In 1972 his brother died. The Burtons separated. Richard went into hospital and was given two weeks to live. Six weeks later he limped out saying, “I intend to rove the globe searching for ravishing creatures.” There were to be more marriages, more battles with booze, with crippling illness, and with a genuine fear of death. He went back to the stage with Equus, Camelot (again), and a tempestuous gossip-touting tour of Private Lives with Taylor. But no more heights were scaled. Ironically, in his penultimate screen performance, in the title role of Wagner, some of his former glory, though ravaged, reemerged.

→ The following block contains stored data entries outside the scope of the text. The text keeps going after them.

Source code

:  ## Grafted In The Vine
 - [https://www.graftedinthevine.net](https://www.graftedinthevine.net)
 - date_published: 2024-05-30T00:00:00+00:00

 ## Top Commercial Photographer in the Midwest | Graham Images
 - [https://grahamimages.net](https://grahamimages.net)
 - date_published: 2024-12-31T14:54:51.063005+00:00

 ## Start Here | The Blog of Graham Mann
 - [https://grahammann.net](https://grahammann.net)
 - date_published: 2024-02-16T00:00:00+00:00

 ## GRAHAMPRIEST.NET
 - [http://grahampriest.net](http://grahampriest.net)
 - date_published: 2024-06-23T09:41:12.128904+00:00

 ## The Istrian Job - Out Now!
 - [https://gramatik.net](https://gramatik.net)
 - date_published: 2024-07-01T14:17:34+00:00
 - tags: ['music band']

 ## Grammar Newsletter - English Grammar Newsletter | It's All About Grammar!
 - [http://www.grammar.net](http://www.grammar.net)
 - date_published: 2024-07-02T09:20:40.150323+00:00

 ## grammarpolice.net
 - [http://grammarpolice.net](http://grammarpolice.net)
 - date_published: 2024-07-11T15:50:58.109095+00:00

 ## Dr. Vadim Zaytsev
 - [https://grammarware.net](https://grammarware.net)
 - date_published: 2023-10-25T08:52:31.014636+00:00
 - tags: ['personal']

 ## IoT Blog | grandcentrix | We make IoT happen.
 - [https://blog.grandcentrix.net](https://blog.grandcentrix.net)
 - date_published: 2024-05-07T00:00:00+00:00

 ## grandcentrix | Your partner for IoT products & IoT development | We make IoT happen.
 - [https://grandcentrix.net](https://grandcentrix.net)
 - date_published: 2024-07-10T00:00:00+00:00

Perhaps he had some real peace in his last months. The notebooks had ceased, so we can’t know, but I suspect that the void was abiding and with it the paradoxes: the shrewdness and carelessness; the skinflint and the profligate; dog shit and diamonds.
It is not a story to raise the spirits; nor is it the epic tragedy that Bragg sets out to create. Burton’s life is infinitely less interesting than the mystery and memory of his gift—and this one needs to see and hear. That voice and the pock-marked power, the chemical magnetism on stage and, sometimes, on screen remain elusive. They are intangibles which the written word can rarely evoke however strenuous the attempt. Richard Burton: A Life, with clips and recordings, interviews with actors (Gielgud dropping a few bricks) and friends (Brook Williams with the store of jokes he took to Switzerland), readings from the notebooks and, I suppose, a Welsh Male Voice Choir would make a cracking good television program. Directed by Mr. Bragg, I’d hope.